== WORK ITEM ==
From the data below, return the exact lines starting at the line containing "M 8,274 L 203,1226" and ending at the line containing "M 1084,1117 L", both included, and nothing else.
>>>
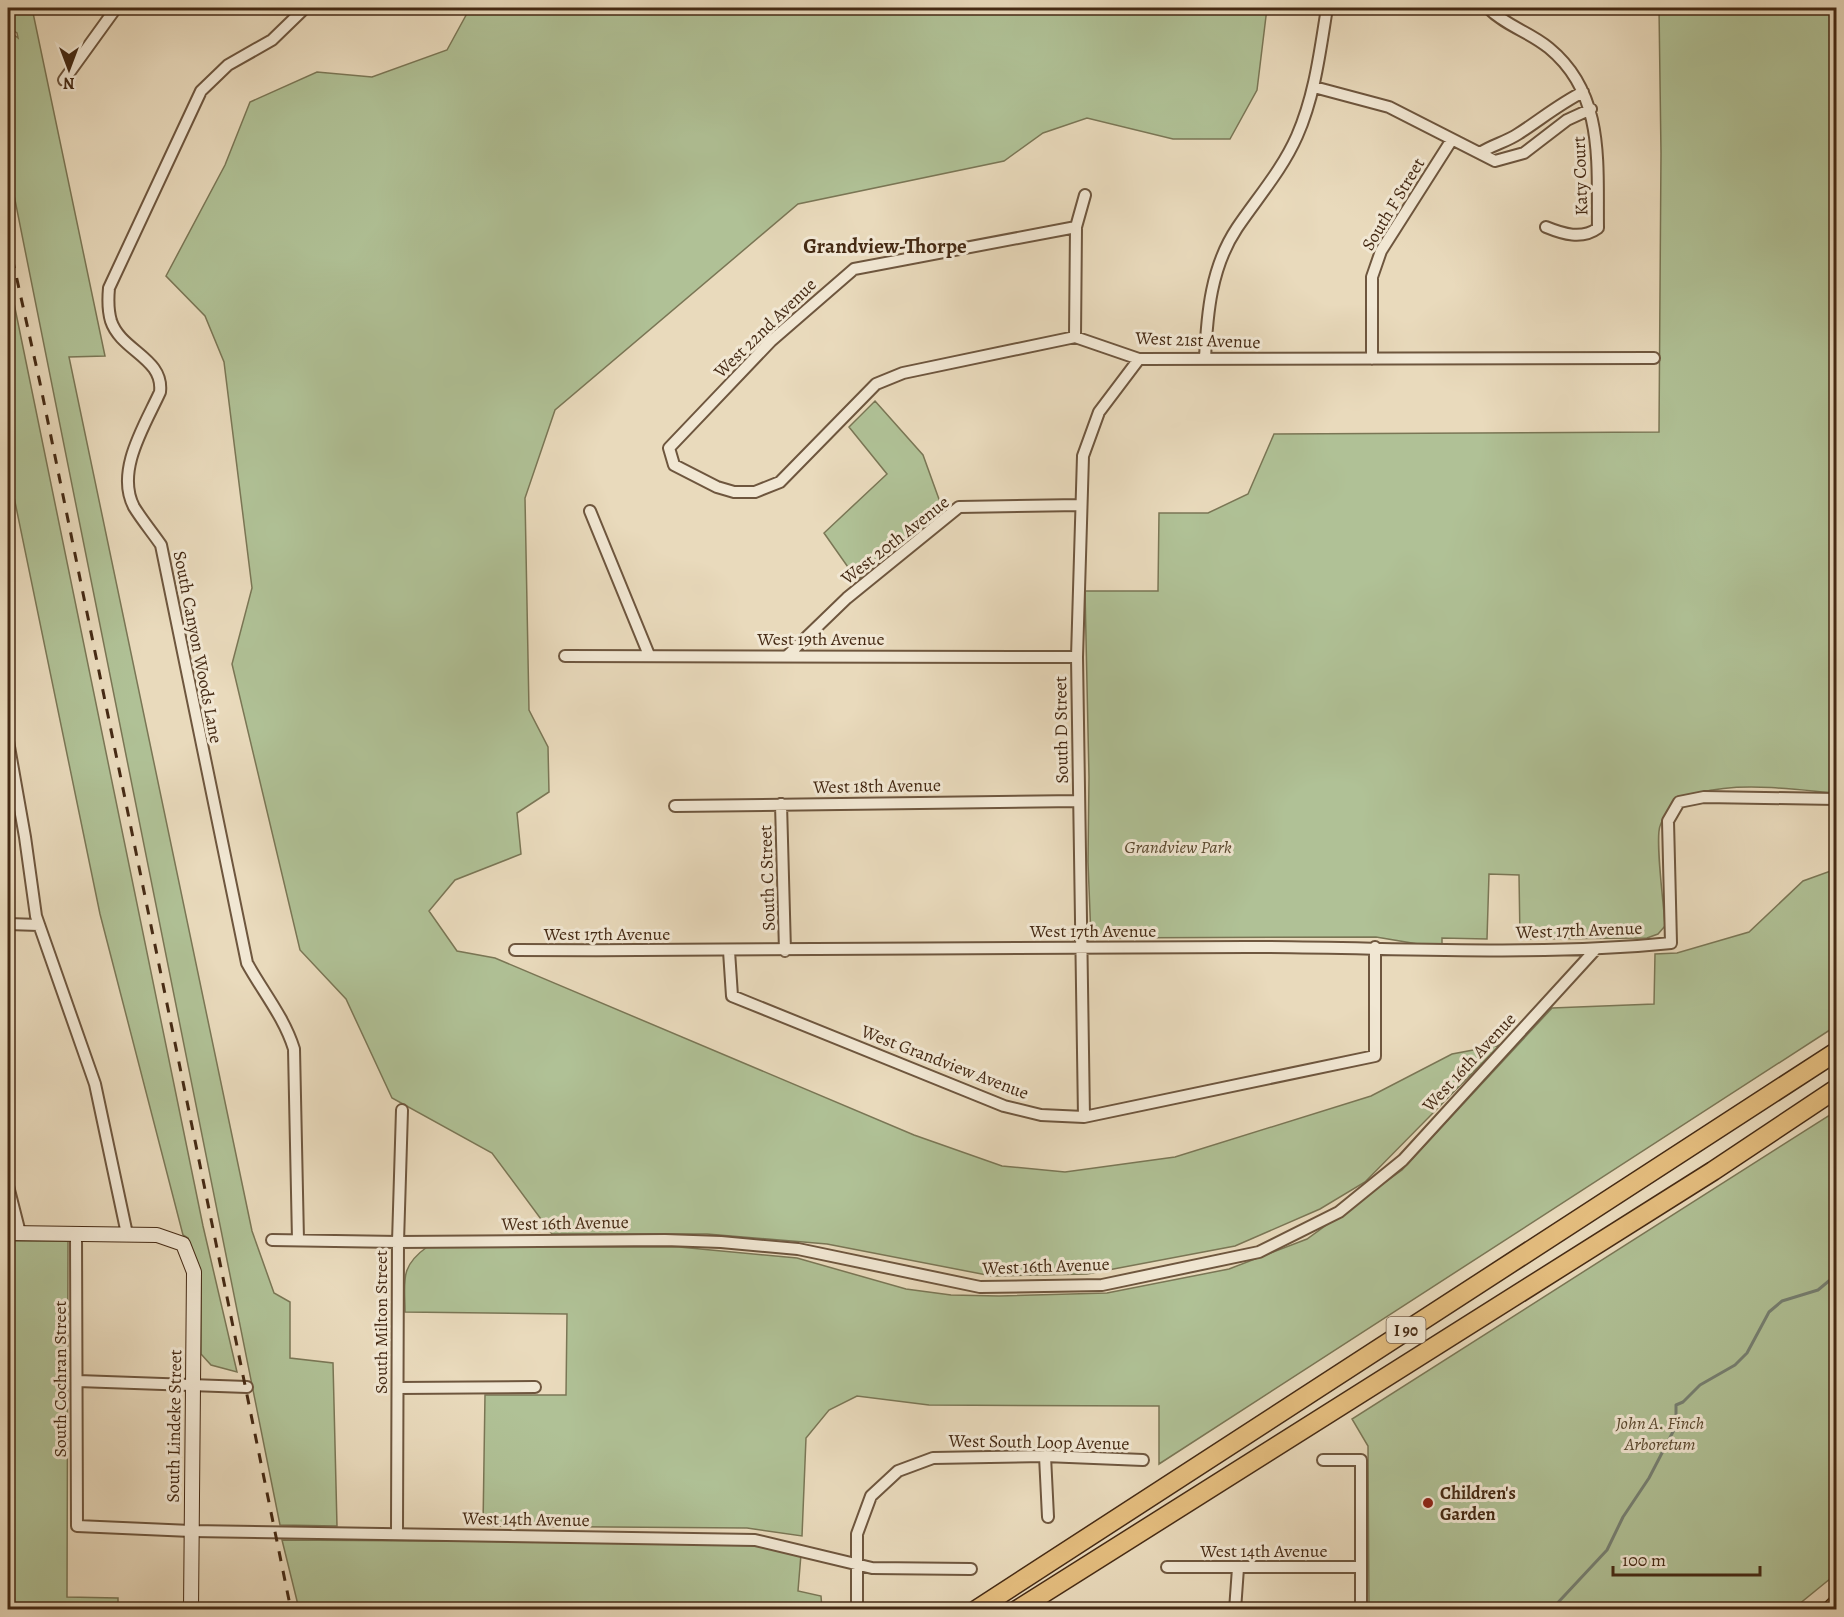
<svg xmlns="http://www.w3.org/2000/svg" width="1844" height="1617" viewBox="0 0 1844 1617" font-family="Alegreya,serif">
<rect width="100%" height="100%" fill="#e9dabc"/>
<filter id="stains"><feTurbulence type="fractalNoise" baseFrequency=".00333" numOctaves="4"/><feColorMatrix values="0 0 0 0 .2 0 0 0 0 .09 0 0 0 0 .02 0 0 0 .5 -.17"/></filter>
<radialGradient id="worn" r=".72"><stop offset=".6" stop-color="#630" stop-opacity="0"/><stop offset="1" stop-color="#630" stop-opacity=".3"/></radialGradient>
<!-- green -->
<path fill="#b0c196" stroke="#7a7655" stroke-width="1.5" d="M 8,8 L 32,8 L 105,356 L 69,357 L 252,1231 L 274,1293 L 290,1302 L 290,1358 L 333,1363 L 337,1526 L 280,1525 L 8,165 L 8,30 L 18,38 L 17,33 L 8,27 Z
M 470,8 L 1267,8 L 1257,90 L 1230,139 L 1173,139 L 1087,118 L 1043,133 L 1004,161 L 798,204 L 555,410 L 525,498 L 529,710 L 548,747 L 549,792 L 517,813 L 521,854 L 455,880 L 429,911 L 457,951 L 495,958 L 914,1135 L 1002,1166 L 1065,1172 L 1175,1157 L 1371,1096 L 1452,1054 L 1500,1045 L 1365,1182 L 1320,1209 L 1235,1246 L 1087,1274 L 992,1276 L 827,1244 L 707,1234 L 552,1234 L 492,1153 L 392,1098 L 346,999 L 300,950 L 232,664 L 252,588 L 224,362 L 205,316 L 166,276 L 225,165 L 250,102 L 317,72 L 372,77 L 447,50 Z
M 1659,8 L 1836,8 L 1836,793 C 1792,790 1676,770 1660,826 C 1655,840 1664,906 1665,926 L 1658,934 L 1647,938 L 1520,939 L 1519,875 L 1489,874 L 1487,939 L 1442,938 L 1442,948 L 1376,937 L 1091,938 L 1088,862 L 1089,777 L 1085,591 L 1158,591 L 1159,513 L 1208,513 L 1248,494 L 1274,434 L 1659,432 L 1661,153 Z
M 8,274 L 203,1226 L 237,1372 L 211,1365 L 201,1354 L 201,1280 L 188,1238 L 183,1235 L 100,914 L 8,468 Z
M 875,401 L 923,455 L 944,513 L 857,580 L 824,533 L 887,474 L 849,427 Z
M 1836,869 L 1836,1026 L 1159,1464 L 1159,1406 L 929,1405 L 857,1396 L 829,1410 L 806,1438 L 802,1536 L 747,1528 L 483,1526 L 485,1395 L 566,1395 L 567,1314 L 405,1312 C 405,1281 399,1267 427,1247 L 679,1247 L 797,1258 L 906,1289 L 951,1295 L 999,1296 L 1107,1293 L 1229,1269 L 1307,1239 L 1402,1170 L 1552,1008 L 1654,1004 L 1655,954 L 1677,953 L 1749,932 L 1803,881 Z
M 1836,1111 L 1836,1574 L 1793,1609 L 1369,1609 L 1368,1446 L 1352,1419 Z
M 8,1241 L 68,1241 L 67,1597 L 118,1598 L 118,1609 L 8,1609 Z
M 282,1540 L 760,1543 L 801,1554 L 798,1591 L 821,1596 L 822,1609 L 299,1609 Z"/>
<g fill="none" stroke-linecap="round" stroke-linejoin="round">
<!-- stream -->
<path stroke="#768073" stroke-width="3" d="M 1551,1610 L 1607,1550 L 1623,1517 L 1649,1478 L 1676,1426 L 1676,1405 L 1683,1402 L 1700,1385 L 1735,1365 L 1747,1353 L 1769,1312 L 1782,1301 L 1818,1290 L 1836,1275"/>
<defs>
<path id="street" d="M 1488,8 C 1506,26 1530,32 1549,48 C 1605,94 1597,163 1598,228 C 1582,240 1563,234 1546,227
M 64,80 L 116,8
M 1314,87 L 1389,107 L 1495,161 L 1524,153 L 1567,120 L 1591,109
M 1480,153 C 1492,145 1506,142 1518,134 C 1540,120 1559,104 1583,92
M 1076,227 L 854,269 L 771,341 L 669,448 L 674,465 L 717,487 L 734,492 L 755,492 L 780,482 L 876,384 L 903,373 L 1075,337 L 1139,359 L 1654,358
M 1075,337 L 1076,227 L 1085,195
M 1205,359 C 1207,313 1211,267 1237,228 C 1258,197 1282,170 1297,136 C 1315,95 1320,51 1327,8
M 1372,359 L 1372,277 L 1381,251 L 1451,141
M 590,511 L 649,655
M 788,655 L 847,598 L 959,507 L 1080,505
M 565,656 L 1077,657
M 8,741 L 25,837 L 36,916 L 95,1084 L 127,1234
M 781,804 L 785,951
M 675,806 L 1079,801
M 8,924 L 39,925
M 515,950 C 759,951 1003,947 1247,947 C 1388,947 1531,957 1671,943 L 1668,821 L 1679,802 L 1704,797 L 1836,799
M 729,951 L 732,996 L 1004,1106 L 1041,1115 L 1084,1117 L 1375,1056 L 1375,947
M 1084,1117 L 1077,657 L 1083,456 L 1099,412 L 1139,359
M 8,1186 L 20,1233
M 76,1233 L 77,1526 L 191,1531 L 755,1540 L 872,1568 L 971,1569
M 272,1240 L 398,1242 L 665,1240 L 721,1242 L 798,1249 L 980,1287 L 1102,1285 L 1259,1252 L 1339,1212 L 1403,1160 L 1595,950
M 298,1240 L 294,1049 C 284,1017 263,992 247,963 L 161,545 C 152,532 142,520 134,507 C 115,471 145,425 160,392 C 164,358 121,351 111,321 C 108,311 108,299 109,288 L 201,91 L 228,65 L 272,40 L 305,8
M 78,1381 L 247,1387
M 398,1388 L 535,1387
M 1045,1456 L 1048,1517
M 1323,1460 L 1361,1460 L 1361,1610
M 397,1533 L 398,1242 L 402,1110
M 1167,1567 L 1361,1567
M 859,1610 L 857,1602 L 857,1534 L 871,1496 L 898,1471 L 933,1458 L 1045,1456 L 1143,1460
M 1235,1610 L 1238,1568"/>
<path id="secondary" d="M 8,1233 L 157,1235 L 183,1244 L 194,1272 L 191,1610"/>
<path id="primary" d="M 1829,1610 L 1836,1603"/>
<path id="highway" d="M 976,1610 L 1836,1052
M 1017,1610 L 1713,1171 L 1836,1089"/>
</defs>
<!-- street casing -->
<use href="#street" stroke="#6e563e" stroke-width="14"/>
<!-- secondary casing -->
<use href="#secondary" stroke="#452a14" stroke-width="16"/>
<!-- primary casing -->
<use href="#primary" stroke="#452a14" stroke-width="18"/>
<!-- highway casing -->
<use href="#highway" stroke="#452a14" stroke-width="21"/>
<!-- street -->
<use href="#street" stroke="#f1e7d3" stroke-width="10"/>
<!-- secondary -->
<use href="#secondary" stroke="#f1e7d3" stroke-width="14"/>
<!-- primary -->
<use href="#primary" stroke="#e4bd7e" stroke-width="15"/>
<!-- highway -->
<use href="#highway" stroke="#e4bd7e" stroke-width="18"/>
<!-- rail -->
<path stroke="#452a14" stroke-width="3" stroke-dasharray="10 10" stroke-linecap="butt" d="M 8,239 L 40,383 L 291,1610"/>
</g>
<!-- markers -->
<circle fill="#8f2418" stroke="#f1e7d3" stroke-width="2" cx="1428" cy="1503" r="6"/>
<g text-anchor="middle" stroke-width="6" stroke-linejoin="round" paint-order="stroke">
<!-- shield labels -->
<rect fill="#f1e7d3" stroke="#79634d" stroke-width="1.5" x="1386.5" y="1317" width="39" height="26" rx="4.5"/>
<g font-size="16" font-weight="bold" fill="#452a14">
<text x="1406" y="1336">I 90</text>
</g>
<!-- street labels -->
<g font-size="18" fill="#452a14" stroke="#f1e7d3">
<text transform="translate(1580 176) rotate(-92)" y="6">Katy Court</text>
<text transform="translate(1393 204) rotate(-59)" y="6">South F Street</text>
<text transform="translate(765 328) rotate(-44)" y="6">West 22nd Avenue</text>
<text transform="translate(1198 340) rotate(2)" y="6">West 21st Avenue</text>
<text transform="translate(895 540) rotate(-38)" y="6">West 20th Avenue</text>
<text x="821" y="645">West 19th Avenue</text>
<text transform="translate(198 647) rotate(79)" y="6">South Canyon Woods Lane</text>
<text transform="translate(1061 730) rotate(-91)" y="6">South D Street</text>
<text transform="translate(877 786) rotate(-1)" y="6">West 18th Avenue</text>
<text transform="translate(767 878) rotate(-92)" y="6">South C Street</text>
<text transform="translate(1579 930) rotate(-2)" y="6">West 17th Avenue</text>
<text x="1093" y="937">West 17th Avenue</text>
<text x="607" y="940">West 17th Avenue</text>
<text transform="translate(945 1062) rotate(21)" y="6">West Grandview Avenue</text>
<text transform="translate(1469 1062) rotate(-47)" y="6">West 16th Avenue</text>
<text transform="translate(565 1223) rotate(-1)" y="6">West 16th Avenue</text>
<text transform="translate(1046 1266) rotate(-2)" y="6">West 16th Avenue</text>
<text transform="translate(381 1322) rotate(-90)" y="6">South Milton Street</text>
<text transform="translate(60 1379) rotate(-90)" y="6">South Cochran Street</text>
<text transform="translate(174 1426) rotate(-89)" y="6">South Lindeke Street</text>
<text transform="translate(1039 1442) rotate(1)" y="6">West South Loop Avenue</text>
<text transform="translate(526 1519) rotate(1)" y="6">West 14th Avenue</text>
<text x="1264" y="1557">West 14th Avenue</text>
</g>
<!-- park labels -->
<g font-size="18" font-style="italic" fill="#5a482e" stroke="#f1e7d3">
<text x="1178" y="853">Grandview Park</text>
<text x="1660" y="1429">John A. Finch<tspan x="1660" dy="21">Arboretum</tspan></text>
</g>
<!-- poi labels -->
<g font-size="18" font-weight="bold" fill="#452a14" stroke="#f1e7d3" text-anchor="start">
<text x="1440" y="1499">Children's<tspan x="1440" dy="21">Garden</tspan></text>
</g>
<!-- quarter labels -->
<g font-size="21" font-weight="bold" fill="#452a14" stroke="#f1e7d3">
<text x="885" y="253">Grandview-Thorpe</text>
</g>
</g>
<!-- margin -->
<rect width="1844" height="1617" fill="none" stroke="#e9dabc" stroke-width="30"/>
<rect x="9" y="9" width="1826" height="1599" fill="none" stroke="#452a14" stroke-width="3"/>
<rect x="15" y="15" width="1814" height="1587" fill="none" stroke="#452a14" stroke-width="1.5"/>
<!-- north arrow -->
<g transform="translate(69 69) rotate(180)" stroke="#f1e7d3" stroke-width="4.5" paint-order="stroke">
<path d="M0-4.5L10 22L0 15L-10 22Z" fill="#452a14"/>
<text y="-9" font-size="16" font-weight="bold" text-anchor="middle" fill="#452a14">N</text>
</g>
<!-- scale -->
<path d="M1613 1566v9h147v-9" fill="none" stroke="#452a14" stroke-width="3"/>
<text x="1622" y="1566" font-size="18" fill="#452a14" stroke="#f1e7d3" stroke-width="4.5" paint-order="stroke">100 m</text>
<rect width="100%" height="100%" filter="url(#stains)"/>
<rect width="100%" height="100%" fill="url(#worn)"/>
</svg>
<<<
== SOLUTION ==
M 8,274 L 203,1226 L 237,1372 L 211,1365 L 201,1354 L 201,1280 L 188,1238 L 183,1235 L 100,914 L 8,468 Z
M 875,401 L 923,455 L 944,513 L 857,580 L 824,533 L 887,474 L 849,427 Z
M 1836,869 L 1836,1026 L 1159,1464 L 1159,1406 L 929,1405 L 857,1396 L 829,1410 L 806,1438 L 802,1536 L 747,1528 L 483,1526 L 485,1395 L 566,1395 L 567,1314 L 405,1312 C 405,1281 399,1267 427,1247 L 679,1247 L 797,1258 L 906,1289 L 951,1295 L 999,1296 L 1107,1293 L 1229,1269 L 1307,1239 L 1402,1170 L 1552,1008 L 1654,1004 L 1655,954 L 1677,953 L 1749,932 L 1803,881 Z
M 1836,1111 L 1836,1574 L 1793,1609 L 1369,1609 L 1368,1446 L 1352,1419 Z
M 8,1241 L 68,1241 L 67,1597 L 118,1598 L 118,1609 L 8,1609 Z
M 282,1540 L 760,1543 L 801,1554 L 798,1591 L 821,1596 L 822,1609 L 299,1609 Z"/>
<g fill="none" stroke-linecap="round" stroke-linejoin="round">
<!-- stream -->
<path stroke="#768073" stroke-width="3" d="M 1551,1610 L 1607,1550 L 1623,1517 L 1649,1478 L 1676,1426 L 1676,1405 L 1683,1402 L 1700,1385 L 1735,1365 L 1747,1353 L 1769,1312 L 1782,1301 L 1818,1290 L 1836,1275"/>
<defs>
<path id="street" d="M 1488,8 C 1506,26 1530,32 1549,48 C 1605,94 1597,163 1598,228 C 1582,240 1563,234 1546,227
M 64,80 L 116,8
M 1314,87 L 1389,107 L 1495,161 L 1524,153 L 1567,120 L 1591,109
M 1480,153 C 1492,145 1506,142 1518,134 C 1540,120 1559,104 1583,92
M 1076,227 L 854,269 L 771,341 L 669,448 L 674,465 L 717,487 L 734,492 L 755,492 L 780,482 L 876,384 L 903,373 L 1075,337 L 1139,359 L 1654,358
M 1075,337 L 1076,227 L 1085,195
M 1205,359 C 1207,313 1211,267 1237,228 C 1258,197 1282,170 1297,136 C 1315,95 1320,51 1327,8
M 1372,359 L 1372,277 L 1381,251 L 1451,141
M 590,511 L 649,655
M 788,655 L 847,598 L 959,507 L 1080,505
M 565,656 L 1077,657
M 8,741 L 25,837 L 36,916 L 95,1084 L 127,1234
M 781,804 L 785,951
M 675,806 L 1079,801
M 8,924 L 39,925
M 515,950 C 759,951 1003,947 1247,947 C 1388,947 1531,957 1671,943 L 1668,821 L 1679,802 L 1704,797 L 1836,799
M 729,951 L 732,996 L 1004,1106 L 1041,1115 L 1084,1117 L 1375,1056 L 1375,947
M 1084,1117 L 1077,657 L 1083,456 L 1099,412 L 1139,359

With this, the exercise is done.